Since the events A and B are independent, you can calculate n_A = n_pn + n_pp and n_B = n_np + n_pp and use:

model {
  n_A~binomial(N, pA);
  n_B~binomial(N, pB);
}

This is also wrong, but in the more subtle way. I am counting the same data twice. The correct answer is this:

data {
  int<lower=0> n_nn;
  int<lower=0> n_pn;
  int<lower=0> n_pp;
  int<lower=0> n_np;
}

transformed data {
  int nd[4];
  nd[1] = n_nn;
  nd[2] = n_pn;
  nd[3] = n_np;
  nd[4] = n_pp;
}

parameters {
  real<lower=0, upper=1> pA;
  real<lower=0, upper=1> pB;
}

transformed parameters {
  simplex[4] s;
  s[1] = (1-pA) * (1-pB);
  s[2] = pA * (1-pB);
  s[3] = pB * (1-pA);
  s[4] = pA * pB;
}

model {
  nd ~ multinomial(s);
}

@DouglasBoubert your answer is 100% correct, simple and beautiful. For my further work I need a form where I can put further constraints, since the model I work on has a third event, “T”, which manifests itself only with counts on n_pp. This is where this seems more useful.

The original model was not that bad, after all!

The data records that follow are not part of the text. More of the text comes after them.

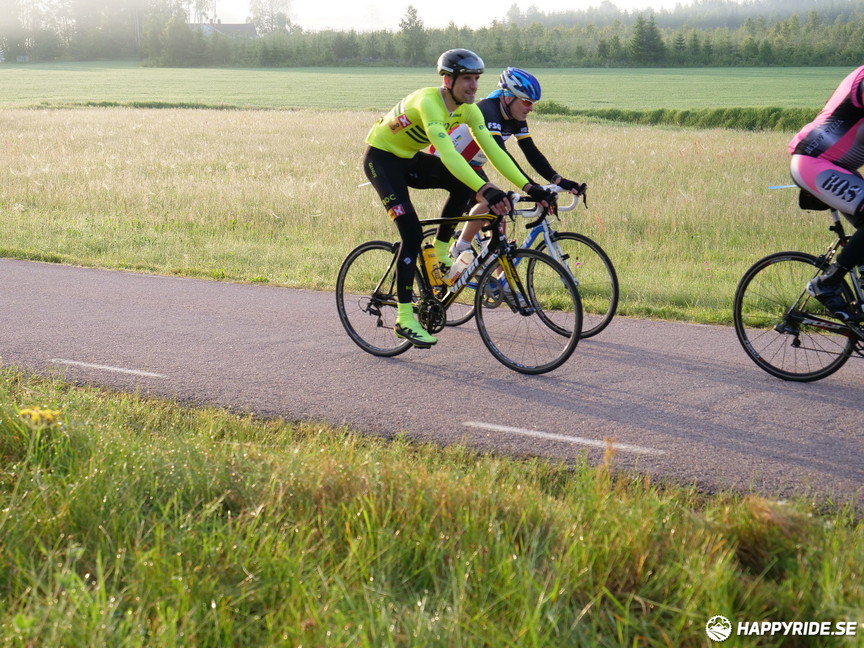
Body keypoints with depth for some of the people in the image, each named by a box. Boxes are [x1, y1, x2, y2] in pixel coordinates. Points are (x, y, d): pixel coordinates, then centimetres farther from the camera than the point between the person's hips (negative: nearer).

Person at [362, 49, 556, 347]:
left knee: (464, 184, -16)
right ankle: (404, 319, -13)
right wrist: (484, 189, -54)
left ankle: (440, 252, 2)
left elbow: (492, 150, -11)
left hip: (409, 158, 7)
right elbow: (446, 152, -44)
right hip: (381, 158, -7)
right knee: (412, 234, -19)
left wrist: (528, 186, -21)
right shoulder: (428, 102, -33)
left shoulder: (468, 109, -9)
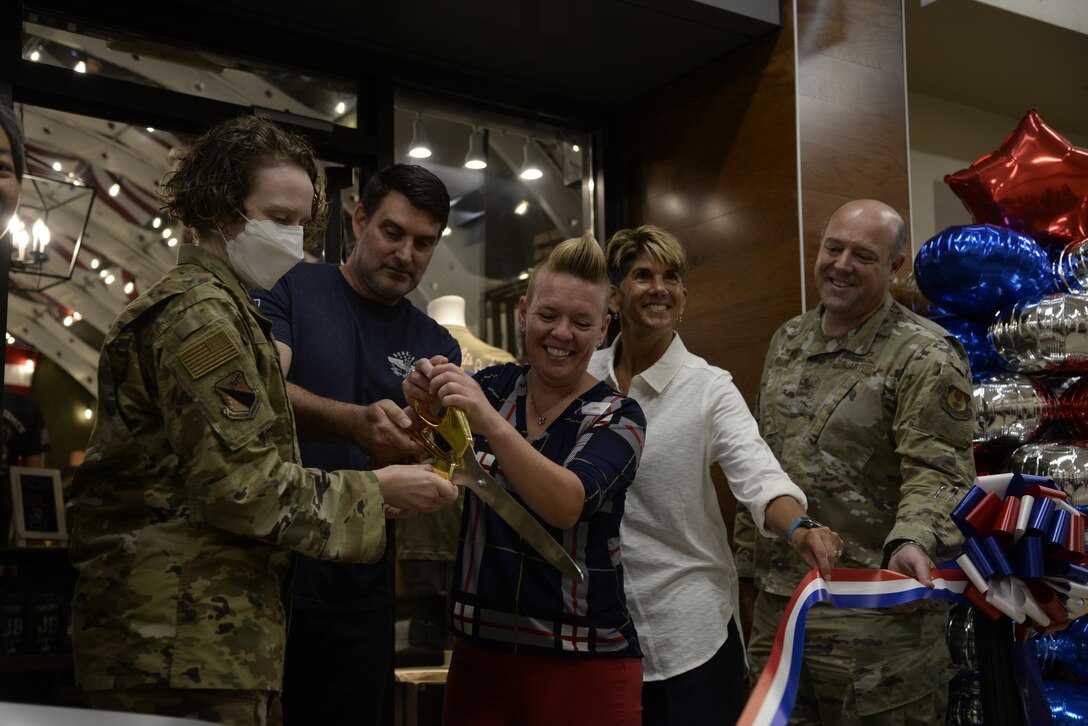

Here’s the working version of the same approach I did for the original model:

data {
  int<lower=0> n_nn;
  int<lower=0> n_pn;
  int<lower=0> n_pp;
  int<lower=0> n_np;
}

parameters {
  real<lower=0, upper=1> pA;
  real<lower=0, upper=1> pB;
  real<lower=0, upper=1> pT;
}

transformed parameters {
  simplex[4] s;
  s[1] = (1-pA) * (1-pB) * (1-pT);
  s[2] = pA * (1-pB)*(1-pT);
  s[3] = pB * (1-pA)*(1-pT);
  s[4] = pA * pB + pT - pA*pB*pT;
}

model {
  target+=bernoulli_lpmf(1|pA * (1-pB))*n_pn;
  target+=bernoulli_lpmf(1|pB * (1-pA))*n_np;
  target+=bernoulli_lpmf(1|pA * pB)*n_pp;
  target+=bernoulli_lpmf(1|(1-pA) * (1-pB))*n_nn;
}

I simply calculated the probabilities wrong!

So what we have now are three different ways of coding the same simple model. That would make a good entry tutorial for probabilistic programming!